Но он больше не мог. Он был слишком мал, чтобы жить.
И наконец перестал бороться.
Когда закричал отец, Лив постаралась закрыть Карлу уши. Он кричал, как все хищные птицы вместе взятые; как сова, чайки, раненый еж; так кричит косуля, потерявшая своего олененка; так кричит от боли барсук. Йенс кричал так, как кричит отец, который нашел своего утонувшего в ночи ребенка. И так, как кричит ребенок, который нашел своего отца мертвым в зарослях вереска.
Он кричал так истошно, так отчаянно.
Но безумнее всего Йенс кричал в день, когда под колыбелью нашел маленького мальчика с разбитым черепом, а рядом с колыбелью – выпавшие из нее доски. В тот же момент он осознал то, с чем никогда не сможет смириться: опьяненный своим счастьем, он не заметил, как забыл вкрутить несколько последних болтов, что он потерпел крах и как столяр, и как отец, что это он убил своего собственного сына. Он никогда не сможет рассказать об этом своей любимой из страха потерять и ее тоже.

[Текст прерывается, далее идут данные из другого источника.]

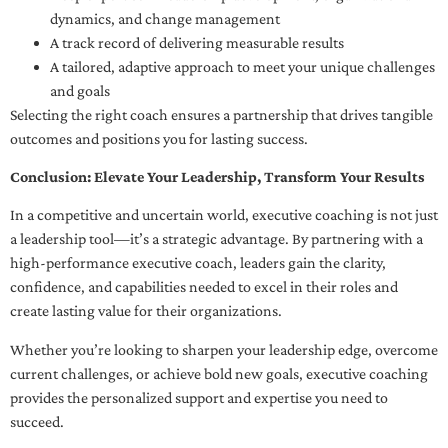
dynamics, and change management
A track record of delivering measurable results
A tailored, adaptive approach to meet your unique challenges
and goals
Selecting the right coach ensures a partnership that drives tangible
outcomes and positions you for lasting success.
Conclusion: Elevate Your Leadership, Transform Your Results
In a competitive and uncertain world, executive coaching is not just
a leadership tool—it’s a strategic advantage. By partnering with a
high-performance executive coach, leaders gain the clarity,
confidence, and capabilities needed to excel in their roles and
create lasting value for their organizations.
Whether you’re looking to sharpen your leadership edge, overcome
current challenges, or achieve bold new goals, executive coaching
provides the personalized support and expertise you need to
succeed.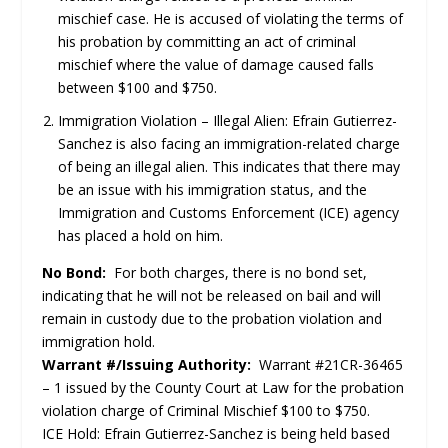
mischief case. He is accused of violating the terms of
his probation by committing an act of criminal
mischief where the value of damage caused falls
between $100 and $750.
Immigration Violation – Illegal Alien: Efrain Gutierrez-
Sanchez is also facing an immigration-related charge
of being an illegal alien. This indicates that there may
be an issue with his immigration status, and the
Immigration and Customs Enforcement (ICE) agency
has placed a hold on him.
No Bond:
For both charges, there is no bond set,
indicating that he will not be released on bail and will
remain in custody due to the probation violation and
immigration hold.
Warrant #/Issuing Authority:
Warrant #21CR-36465
– 1 issued by the County Court at Law for the probation
violation charge of Criminal Mischief $100 to $750.
ICE Hold: Efrain Gutierrez-Sanchez is being held based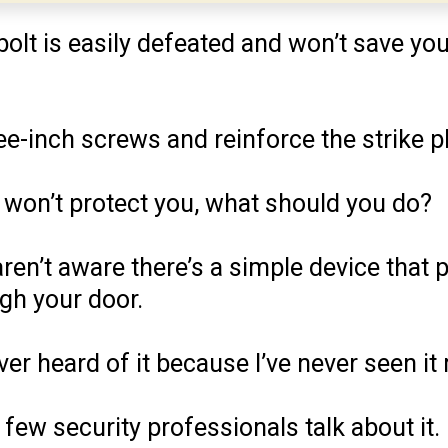
dbolt is easily defeated and won’t save y
ee-inch screws and reinforce the strike pl
t won’t protect you, what should you do?
ren’t aware there’s a simple device that 
gh your door.
ver heard of it because I’ve never seen i
 few security professionals talk about it.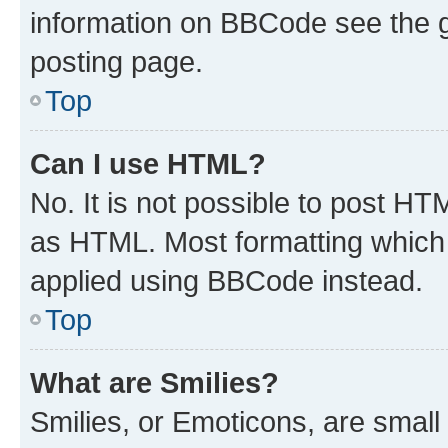
information on BBCode see the 
posting page.
Top
Can I use HTML?
No. It is not possible to post H
as HTML. Most formatting which
applied using BBCode instead.
Top
What are Smilies?
Smilies, or Emoticons, are smal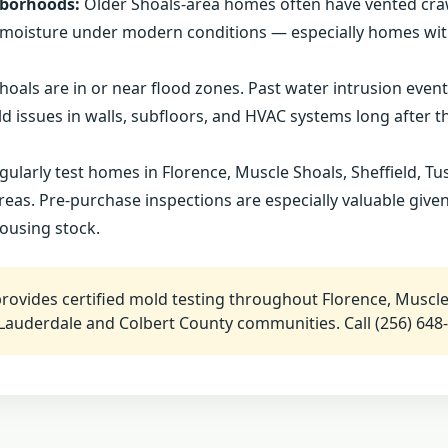
hborhoods:
Older Shoals-area homes often have vented cr
ap moisture under modern conditions — especially homes wi
hoals are in or near flood zones. Past water intrusion even
 issues in walls, subfloors, and HVAC systems long after th
ularly test homes in Florence, Muscle Shoals, Sheffield, T
areas. Pre-purchase inspections are especially valuable give
housing stock.
ovides certified mold testing throughout Florence, Muscle
Lauderdale and Colbert County communities. Call (256) 648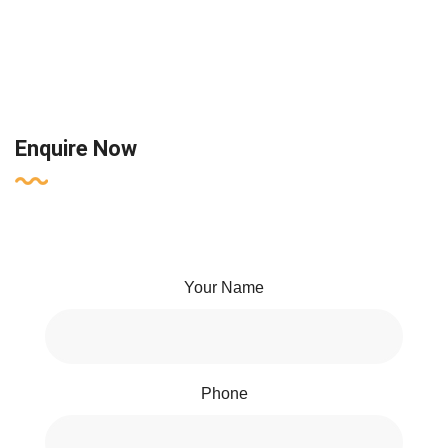
Enquire Now
Your Name
Phone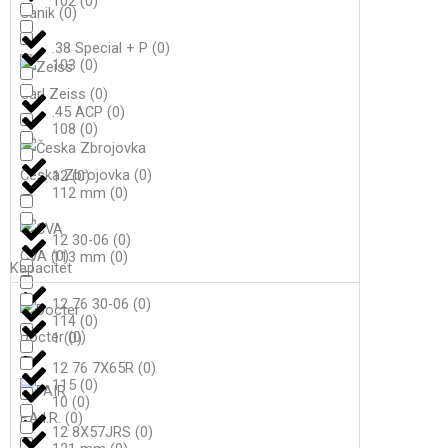
102
(
0
)
Canik
(
0
)
.38 Special + P
(
0
)
103
(
0
)
Carl Zeiss
(
0
)
.45 ACP
(
0
)
108
(
0
)
Česka Zbrojovka
(
0
)
12
(
0
)
112 mm
(
0
)
12 30-06
(
0
)
CVA
(
0
)
113 mm
(
0
)
Kapacitet
12 76 30-06
(
0
)
114
(
0
)
Docter
(
0
)
1
(
0
)
12 76 7X65R
(
0
)
115
(
0
)
10
(
0
)
F.A.I.R.
(
0
)
12 8X57JRS
(
0
)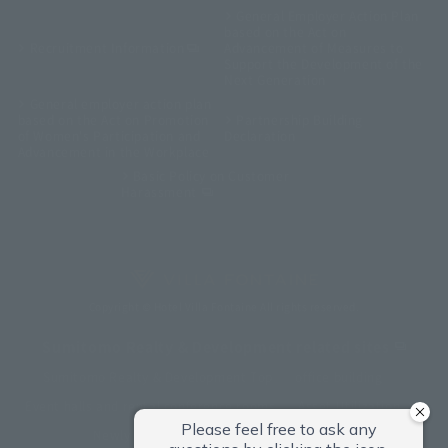
General Employer Action Plan
based on the Act on
Recruitment Information
Advancement of Measures to
Support the Development of the
Next Generation
General employer action plan
based on the Act on Promotion
Partnership Building
of Women's Participation and
Declaration
Advancement in the Workplace
Basic Policy on Customer
Harassment
Copyright © Hotel Villa Fontaine All rights reserved.
Sumitomo Realty & Development related sites
Sumitomo Realty & Development Top
office building
Event halls and rental conference rooms
Asset Utilization
Newly built and for-sale condominiums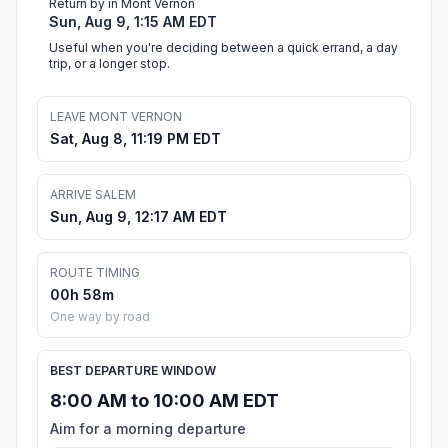
Return by in Mont Vernon
Sun, Aug 9, 1:15 AM EDT
Useful when you're deciding between a quick errand, a day
trip, or a longer stop.
LEAVE MONT VERNON
Sat, Aug 8, 11:19 PM EDT
ARRIVE SALEM
Sun, Aug 9, 12:17 AM EDT
ROUTE TIMING
00h 58m
One way by road
BEST DEPARTURE WINDOW
8:00 AM to 10:00 AM EDT
Aim for a morning departure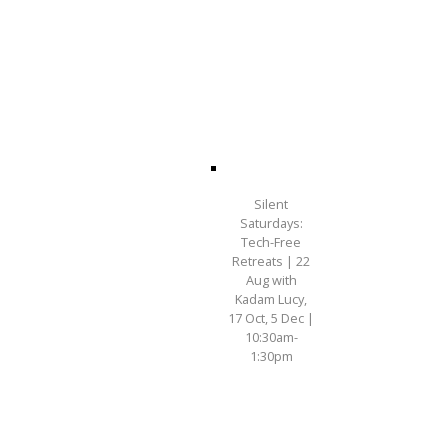
Silent
Saturdays:
Tech-Free
Retreats | 22
Aug with
Kadam Lucy,
17 Oct, 5 Dec |
10:30am-
1:30pm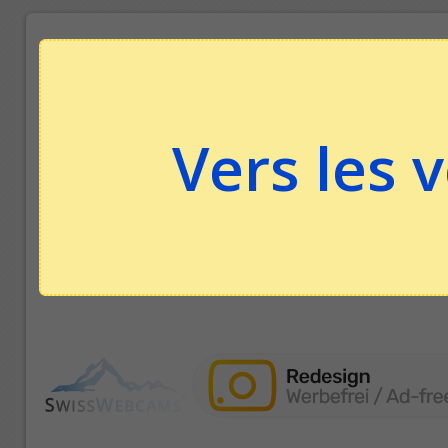
Vers les 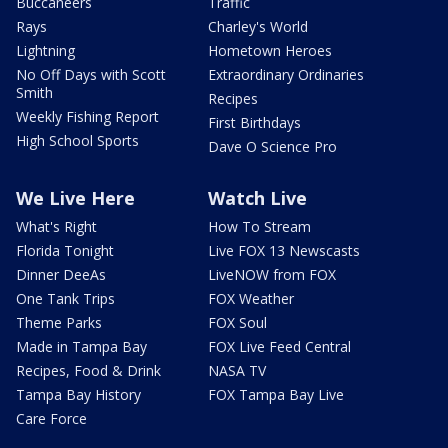
Buccaneers
Traffic
Rays
Charley's World
Lightning
Hometown Heroes
No Off Days with Scott
Extraordinary Ordinaries
Smith
Recipes
Weekly Fishing Report
First Birthdays
High School Sports
Dave O Science Pro
We Live Here
Watch Live
What's Right
How To Stream
Florida Tonight
Live FOX 13 Newscasts
Dinner DeeAs
LiveNOW from FOX
One Tank Trips
FOX Weather
Theme Parks
FOX Soul
Made in Tampa Bay
FOX Live Feed Central
Recipes, Food & Drink
NASA TV
Tampa Bay History
FOX Tampa Bay Live
Care Force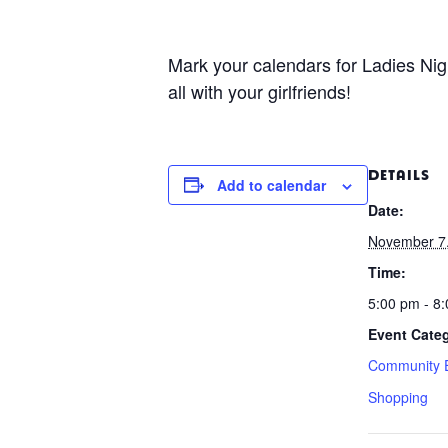
Mark your calendars for Ladies Nig
all with your girlfriends!
DETAILS
Add to calendar
Date:
November 7
Time:
5:00 pm - 8
Event Categ
Community 
Shopping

Онемевшими руками он собрал доски и вставил их на место, так чтобы эта колыбель не отличалась от соседней. Он опустился на колени перед бездыханным сыном и сел на пол. Он не трогал его, только смотрел на кроваво-красный нимб над крошечной головкой и кричал, что было мочи. Потом прибежала Мария: она подняла ребенка и, крепко прижав его к себе, тоже начала кричать.
Во время падения мягкий затылок Карла впился в ящик с инструментами. Безжалостный металлический угол.
Так кричал Йенс и теперь. Где-то на подсознании Лив узнала этот крик.
Мария плакала в полудреме, что-то бормоча себе под нос, а Лив вытирала ее полотенцем. Йенс исчез с маленьким безжизненным тельцем в руках.
«Это девочка» – были его последние слова перед тем, как он вышел из спальни с ребенком в руках.